So all of a sudden, paying income taxes now, investing in mutual funds in taxable accounts and then hoping that capital gains tax rates remain low doesn’t seem like a half-bad bet.

WHAT HAPPENS IN BANKRUPTCY? Panic, basically, for those who are in a deferred-compensation plan. (Did you expect a different answer?)

“There are thousands of retired Chrysler executives running around trying to figure out what their rights are,” said David Neier, a lawyer and partner at Winston & Strawn in New York specializing in bankruptcy.

Mike Melbinger, a partner and chairman of the employee benefits and executive compensation practice for Winston in Chicago, said, “They’re not going to find an answer or a way to get their money.” All that Chrysler is saying publicly is that it will figure out how to handle its plan as its bankruptcy unfolds.

Why is Mr. Melbinger’s assessment so downbeat? Even though employees enrolled in deferred-compensation plans are in fact creditors in a bankruptcy, there are many others who, by law, stand ahead of them in line at the corporate asset trough. As a result, there often isn’t much, if anything, left for them by the time they reach the front.

One other thing to keep in mind: If you think your plan is safe because the most senior people at the company are still invested, it could be that they are in a different plan with special protections that yours lacks.

SO WHAT SHOULD YOU DO? The most natural response would be to simply take your money out of the plan. But a deferred-compensation plan is not like, say, an Individual Retirement Account, where you can withdraw at will and simply pay taxes and a penalty if need be. While the rules are complicated, contributions to a deferred-compensation plan tend to be locked up for at least two years, and you’d have to make a decision about what you’re going to do at the end of that second year at least one tax year beforehand.

You could also quit your job, if your plan allows you to withdraw your funds upon departure. It sounds a bit extreme, but if you have hundreds of thousands of dollars in the plan and are close to retirement age, it might be worth it to get out before your company declares bankruptcy, even if it does mean you’ll face a sizable tax bill.

** Your task **
Summarize the text on deferred-compensation plans in bankruptcy in two sentences.

** Source data **

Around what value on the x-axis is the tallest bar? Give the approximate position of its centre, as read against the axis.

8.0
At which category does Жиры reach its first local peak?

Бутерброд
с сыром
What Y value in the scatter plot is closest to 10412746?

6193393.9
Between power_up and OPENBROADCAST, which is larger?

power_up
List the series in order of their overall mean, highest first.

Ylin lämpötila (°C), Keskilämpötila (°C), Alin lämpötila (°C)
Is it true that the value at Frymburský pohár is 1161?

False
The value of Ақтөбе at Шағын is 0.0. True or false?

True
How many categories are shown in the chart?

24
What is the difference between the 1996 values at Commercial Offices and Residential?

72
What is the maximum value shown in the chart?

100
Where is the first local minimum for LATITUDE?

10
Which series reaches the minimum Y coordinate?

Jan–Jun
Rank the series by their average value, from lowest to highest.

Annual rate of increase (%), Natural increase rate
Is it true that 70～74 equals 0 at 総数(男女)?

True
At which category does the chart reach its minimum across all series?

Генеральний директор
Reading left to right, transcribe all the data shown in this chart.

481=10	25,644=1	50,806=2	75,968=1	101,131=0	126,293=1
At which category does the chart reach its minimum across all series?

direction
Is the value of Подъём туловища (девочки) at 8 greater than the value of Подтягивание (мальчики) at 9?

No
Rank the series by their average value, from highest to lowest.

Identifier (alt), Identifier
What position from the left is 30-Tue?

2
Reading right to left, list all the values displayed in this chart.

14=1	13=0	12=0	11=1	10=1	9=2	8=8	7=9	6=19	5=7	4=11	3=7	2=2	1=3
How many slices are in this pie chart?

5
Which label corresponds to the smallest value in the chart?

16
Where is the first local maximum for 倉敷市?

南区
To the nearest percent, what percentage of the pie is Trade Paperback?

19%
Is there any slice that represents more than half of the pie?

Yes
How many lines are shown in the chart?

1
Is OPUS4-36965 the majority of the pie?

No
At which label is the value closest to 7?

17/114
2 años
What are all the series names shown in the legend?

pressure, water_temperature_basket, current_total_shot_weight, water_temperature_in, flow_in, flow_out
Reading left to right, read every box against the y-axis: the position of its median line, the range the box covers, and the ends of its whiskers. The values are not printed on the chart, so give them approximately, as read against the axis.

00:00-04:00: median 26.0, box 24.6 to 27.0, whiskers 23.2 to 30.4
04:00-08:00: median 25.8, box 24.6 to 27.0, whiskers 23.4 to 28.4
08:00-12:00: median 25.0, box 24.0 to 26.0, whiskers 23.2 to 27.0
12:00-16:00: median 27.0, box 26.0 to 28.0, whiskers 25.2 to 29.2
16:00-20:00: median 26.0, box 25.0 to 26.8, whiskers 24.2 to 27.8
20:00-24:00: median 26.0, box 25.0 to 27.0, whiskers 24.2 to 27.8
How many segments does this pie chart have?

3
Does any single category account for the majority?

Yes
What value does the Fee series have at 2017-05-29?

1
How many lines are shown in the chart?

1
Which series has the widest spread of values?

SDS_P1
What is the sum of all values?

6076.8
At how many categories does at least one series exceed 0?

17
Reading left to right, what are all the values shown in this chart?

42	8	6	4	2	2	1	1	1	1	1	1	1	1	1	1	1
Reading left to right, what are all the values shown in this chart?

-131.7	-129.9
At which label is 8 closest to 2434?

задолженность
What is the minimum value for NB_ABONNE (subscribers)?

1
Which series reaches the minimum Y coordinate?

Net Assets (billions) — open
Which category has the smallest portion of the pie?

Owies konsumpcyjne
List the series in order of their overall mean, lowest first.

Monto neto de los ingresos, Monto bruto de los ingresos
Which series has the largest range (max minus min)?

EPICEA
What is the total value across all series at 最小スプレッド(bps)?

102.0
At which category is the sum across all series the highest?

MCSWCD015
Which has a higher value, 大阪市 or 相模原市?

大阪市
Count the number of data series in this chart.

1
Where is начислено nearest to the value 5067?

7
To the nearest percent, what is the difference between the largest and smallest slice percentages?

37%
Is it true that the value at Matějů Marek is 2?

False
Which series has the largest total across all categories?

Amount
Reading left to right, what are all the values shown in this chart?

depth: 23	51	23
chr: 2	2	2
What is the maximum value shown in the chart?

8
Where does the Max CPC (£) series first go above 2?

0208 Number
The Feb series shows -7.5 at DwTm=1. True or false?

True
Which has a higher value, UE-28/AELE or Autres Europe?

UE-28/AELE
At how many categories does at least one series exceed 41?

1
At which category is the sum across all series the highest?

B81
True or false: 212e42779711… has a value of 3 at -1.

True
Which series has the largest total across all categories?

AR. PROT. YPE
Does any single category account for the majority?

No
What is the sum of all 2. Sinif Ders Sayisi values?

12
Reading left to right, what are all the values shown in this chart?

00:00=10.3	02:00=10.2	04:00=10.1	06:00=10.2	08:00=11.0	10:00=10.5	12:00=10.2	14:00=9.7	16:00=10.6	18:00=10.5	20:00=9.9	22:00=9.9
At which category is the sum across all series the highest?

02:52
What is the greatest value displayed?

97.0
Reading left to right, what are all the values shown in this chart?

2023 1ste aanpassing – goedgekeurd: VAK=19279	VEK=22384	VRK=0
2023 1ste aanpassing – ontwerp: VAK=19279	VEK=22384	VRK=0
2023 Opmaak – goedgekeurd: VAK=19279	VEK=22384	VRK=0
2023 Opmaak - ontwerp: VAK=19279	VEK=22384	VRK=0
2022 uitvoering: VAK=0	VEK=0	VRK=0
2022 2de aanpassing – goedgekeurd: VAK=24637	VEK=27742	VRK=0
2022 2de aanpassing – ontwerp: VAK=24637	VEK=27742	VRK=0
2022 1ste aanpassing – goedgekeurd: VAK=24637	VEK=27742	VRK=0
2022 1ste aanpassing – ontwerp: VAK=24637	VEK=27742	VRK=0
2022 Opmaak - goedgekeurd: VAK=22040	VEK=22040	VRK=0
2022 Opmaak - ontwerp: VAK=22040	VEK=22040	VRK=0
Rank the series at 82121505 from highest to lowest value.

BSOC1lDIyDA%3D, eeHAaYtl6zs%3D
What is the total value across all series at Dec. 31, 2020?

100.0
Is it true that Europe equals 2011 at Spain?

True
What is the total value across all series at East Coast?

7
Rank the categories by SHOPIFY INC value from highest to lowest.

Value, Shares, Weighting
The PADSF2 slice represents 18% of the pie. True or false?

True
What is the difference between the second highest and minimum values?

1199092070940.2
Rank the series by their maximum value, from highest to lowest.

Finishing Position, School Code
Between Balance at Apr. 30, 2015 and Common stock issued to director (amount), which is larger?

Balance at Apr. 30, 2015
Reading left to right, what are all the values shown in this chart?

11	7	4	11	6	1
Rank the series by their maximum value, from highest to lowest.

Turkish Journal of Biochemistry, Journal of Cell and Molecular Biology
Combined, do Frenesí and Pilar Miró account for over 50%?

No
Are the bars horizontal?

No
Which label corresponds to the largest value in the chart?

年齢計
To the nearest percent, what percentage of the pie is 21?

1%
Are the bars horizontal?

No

** Task solution **
In a bankruptcy, employees in deferred-compensation plans are creditors, but many others stand ahead of them by law, so often little or nothing is left for them, and thousands of retired Chrysler executives are trying to figure out their rights. Unlike an IRA, such a plan does not allow withdrawal at will because contributions tend to be locked up for at least two years, though quitting may free the funds if the plan allows, which could be worth a sizable tax bill for someone close to retirement with a large balance.